Mathias Rassin et Niko Noki des PCB (Paris City Breakers) ont travaillé sur les chorégraphies. « Niko Noki des PCB nous a raconté comment était les battles, qui étaient les personnages des crews, quelles étaient leurs spécificités dans la danse, ce qu’il savaient faire à quelle époque », poursuit la créatrice.

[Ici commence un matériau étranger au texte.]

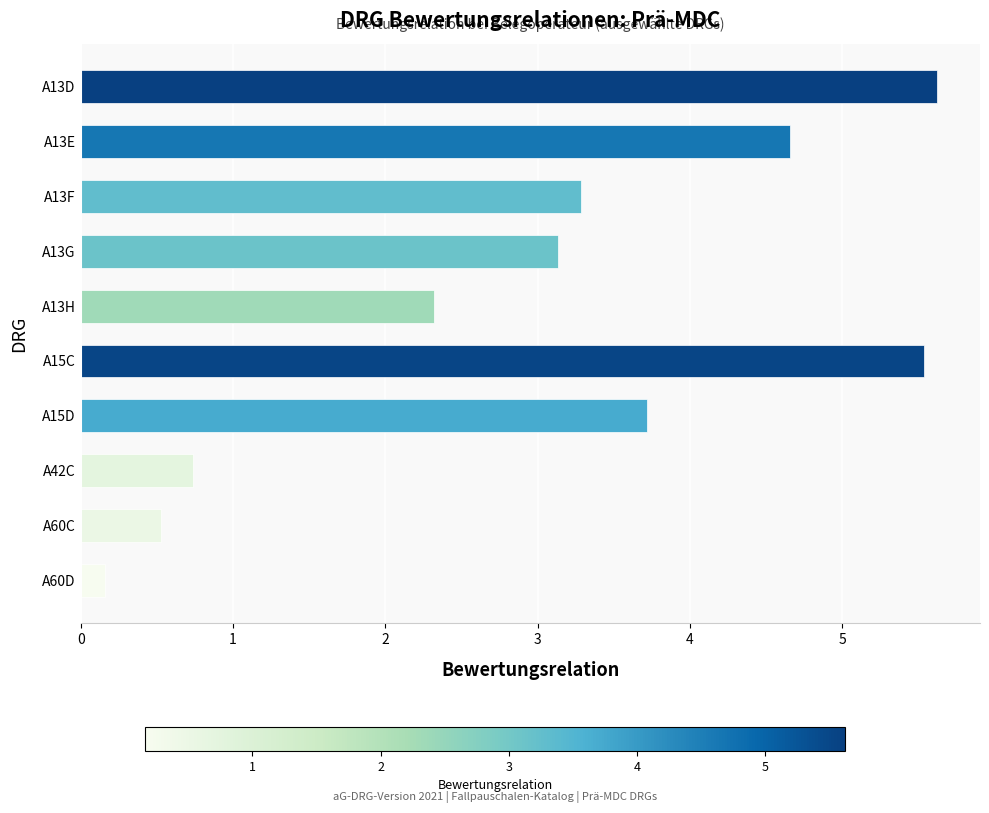

How many bars are there in total?

10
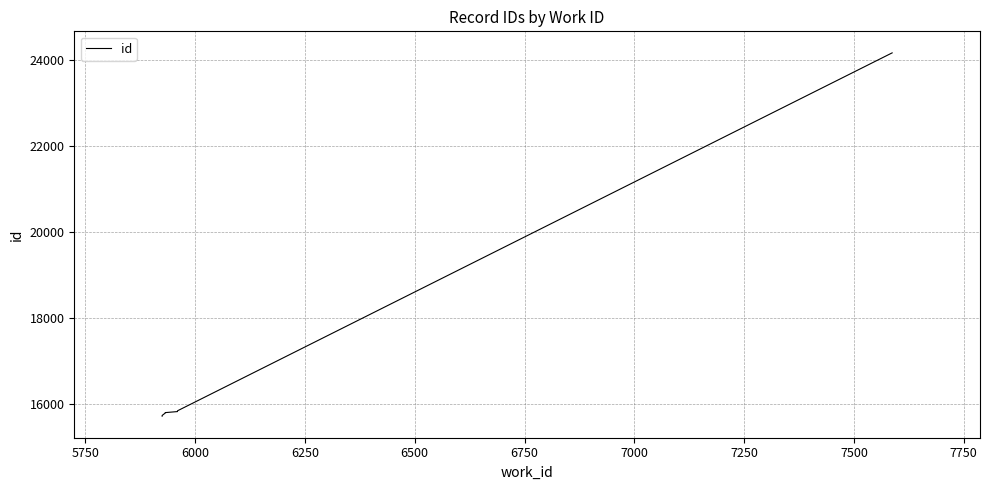

Reading left to right, transcribe all the data shown in this chart.

15727	15730	15739	15744	15799	15810	15834	15852	24162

Le tracé d’une bombe de peinture sur un mur, les mouvements d’épaule savamment déstructurés des breakdanseurs, le doigté précis et délicat du scratcheur sur la platine… Si Le Monde de demain capte si brillamment la naissance et l’essence du hip-hop, c’est parce que la caméra s’attache à montrer les gestes. « Avec le graffeur Bando, un personnage qui apparait dans l’épisode 3, on a reconstitué à l’identique les graffitis de l’époque avec lui. On a formé l’acteur qui l’incarne avec lui pour qu’il trouve son style. On a été loin dans la précision des gestes », raconte Katell Quillévéré.

Du rap politique

Au-delà d’une « histoire de la musique en France qui n’a pas été racontée, ce sujet nous permet de parler de questions sociales et politiques. Le hip-hop est un mouvement inventé par une jeunesse issue de l’immigration, qui vivaient dans des quartiers difficiles, et qui n’avait rien, et qui a tout inventé avec rien », se réjouit Katell Quillévéré.


Il est triste de constater que les problématiques mises à l’honneur par NTM comme « les questions de racisme, de violences policières, et plein de choses que subissait cette jeunesse » sont toujours d’actualité. « ça n’a pas bougé », déplore Katell Quillévéré. A la manière d’une boucle, bien triste sample, « Le Monde de demain est encore le monde d’hier », constate Hélier Cisterne. Pas de quoi déprimer la jeunesse d’aujourd’hui pour autant : « Ce qui m’a marqué, c’est leur volonté de s’en sortir, d’avoir des combats, des revendications, de les assumer et de les défendre », conclut Victor Bonnel, l’interprète de DJ Détonateur S.